British-Japanese musical group

Kazuko Hohki (with Tomoko Minamazaki and Ray Hogan) in rehearsal with Frank Chickens in 1998

Frank Chickens are a Japanese musical group based in London, who have performed songs mainly in English since 1982.

They were nominated for the 1984 Edinburgh Comedy Award for their performance at the Edinburgh Festival Fringe. In the same year, their single "Blue Canary" was number 42 in BBC DJ John Peel's Festive Fifty, a poll of his listeners' favourite tracks of the year. The band recorded 28 songs over five sessions for Peel between 1983 and 1989.

In 1989 they hosted a television chat show on Channel 4 entitled Kazuko's Karaoke Klub.

One of the founders of the group, Kazuko Hohki, performs as a theatre artist and performance artist. She also sang with the group Kahondo Style who released 'My Heart’s In Motion' (1985) and 'Green Tea and Crocodiles' (1987). She is married to record producer Grant Showbiz.

In 2010 the group won the Foster's Edinburgh Comedy God Award, after the public responded to an e-mail sent in anger by comedian Stewart Lee to the organisers of the award.

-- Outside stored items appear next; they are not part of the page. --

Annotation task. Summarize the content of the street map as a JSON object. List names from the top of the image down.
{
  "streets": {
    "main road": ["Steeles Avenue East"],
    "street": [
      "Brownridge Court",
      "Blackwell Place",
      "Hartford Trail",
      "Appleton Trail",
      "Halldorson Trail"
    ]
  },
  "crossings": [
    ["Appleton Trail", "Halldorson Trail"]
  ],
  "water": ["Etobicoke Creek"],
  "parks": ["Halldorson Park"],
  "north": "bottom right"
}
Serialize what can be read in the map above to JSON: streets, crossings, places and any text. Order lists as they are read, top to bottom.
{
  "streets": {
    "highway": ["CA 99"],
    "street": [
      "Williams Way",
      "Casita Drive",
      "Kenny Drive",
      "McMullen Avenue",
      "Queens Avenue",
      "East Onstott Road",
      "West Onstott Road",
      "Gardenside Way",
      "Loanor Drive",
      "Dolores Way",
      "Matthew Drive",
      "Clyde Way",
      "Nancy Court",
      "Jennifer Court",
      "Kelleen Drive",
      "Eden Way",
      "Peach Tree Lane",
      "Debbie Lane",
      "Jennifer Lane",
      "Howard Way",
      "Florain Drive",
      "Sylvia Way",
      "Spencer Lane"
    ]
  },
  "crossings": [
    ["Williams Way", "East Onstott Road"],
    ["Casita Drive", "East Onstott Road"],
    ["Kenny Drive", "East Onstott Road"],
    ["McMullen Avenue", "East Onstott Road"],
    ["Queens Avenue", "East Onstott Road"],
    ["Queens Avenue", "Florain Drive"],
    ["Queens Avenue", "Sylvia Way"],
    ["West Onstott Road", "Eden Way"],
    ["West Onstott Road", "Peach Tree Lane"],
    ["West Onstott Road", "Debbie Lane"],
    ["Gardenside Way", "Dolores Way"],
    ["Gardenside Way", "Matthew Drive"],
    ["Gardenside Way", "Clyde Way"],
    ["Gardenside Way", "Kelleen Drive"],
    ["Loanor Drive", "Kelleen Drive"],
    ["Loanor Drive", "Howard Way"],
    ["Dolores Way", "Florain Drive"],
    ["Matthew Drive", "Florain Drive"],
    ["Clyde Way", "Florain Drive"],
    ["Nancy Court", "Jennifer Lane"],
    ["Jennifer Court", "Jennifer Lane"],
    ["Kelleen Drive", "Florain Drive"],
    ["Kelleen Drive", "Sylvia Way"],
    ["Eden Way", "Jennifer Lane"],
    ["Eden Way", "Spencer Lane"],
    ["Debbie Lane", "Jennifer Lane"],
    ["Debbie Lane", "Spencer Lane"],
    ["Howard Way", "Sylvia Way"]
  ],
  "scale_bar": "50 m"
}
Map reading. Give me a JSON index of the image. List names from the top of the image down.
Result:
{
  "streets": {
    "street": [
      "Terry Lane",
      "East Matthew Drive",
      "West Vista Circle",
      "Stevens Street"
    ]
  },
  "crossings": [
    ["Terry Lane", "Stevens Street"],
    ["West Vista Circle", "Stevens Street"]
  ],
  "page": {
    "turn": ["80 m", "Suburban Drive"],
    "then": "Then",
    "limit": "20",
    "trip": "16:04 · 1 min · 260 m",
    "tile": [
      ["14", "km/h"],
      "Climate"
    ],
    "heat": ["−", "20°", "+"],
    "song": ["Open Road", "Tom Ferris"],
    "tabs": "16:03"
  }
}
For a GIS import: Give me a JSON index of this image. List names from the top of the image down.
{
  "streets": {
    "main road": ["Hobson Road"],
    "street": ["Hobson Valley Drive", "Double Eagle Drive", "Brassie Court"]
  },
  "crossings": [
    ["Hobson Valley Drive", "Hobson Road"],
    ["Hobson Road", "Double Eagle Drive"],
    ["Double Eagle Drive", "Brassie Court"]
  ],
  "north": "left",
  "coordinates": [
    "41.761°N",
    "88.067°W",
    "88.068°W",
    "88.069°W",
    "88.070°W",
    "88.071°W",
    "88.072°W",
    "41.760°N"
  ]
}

The band was named by Kazuko Hohki after a brand of Japanese pencil.

==Discography==
Singles
- "We Are Ninja" / "Fujiyamamama", (Kaz 1984)
- "We Are Ninja (Not Geisha)", (Kaz 1984)
- "Blue Canary", (Kaz 1984)
- "Blue Canary" (12"), (Kaz 1984)
- "Yellow Toast", (Kaz 1987)
- "Do the Karaoke" / "Jackie Chan", (Kaz 1989)
- "Annabella" / "Different", (Eggy Pop 1996)
- "We Are Ninja Remix Collection ", (Ninja Tune 2000)

Albums
- We Are Frank Chickens, (Kaz 1984)
- Get Chickenized, (Flying Lecords 1987)
- The Best of Frank Chickens, (Kaz 1987) (reissue of We Are Frank Chickens contains 5 additional tracks, including "Fujiyamamama" and "Blue Canary")
- Club Monkey, (Flying Lecords 1988)
- Pretty Frank Chickens, (Chico Chica 1992) [only released in Japan]
- Yukasita – Underfloor World, (Creative Man Disc/Toy's Factory 1994)
Compilations
- Shellfish Bamboo appeared on Mad Mix II, a compilation cassette tape given away with the New Musical Express in 1983
- The 90 Days - The Original Soundtrack, (1992) Contributed 3 tracks.
- Xen Cuts (Ninja Tune 2000), contained new version of "We Are Ninja (Not Geisha)".
- What Would This Record Have Sounded Like If John Cale Had Had Some Setback And Cinzia La Fauci And Alberto Scotti Had Taken His Place (Snowdonia 2003), "Not Right" (1 track contribution to Stooges cover album)
- "Blue Canary" appears on the compilation album Kat's Karavan: The History Of John Peel On The Radio.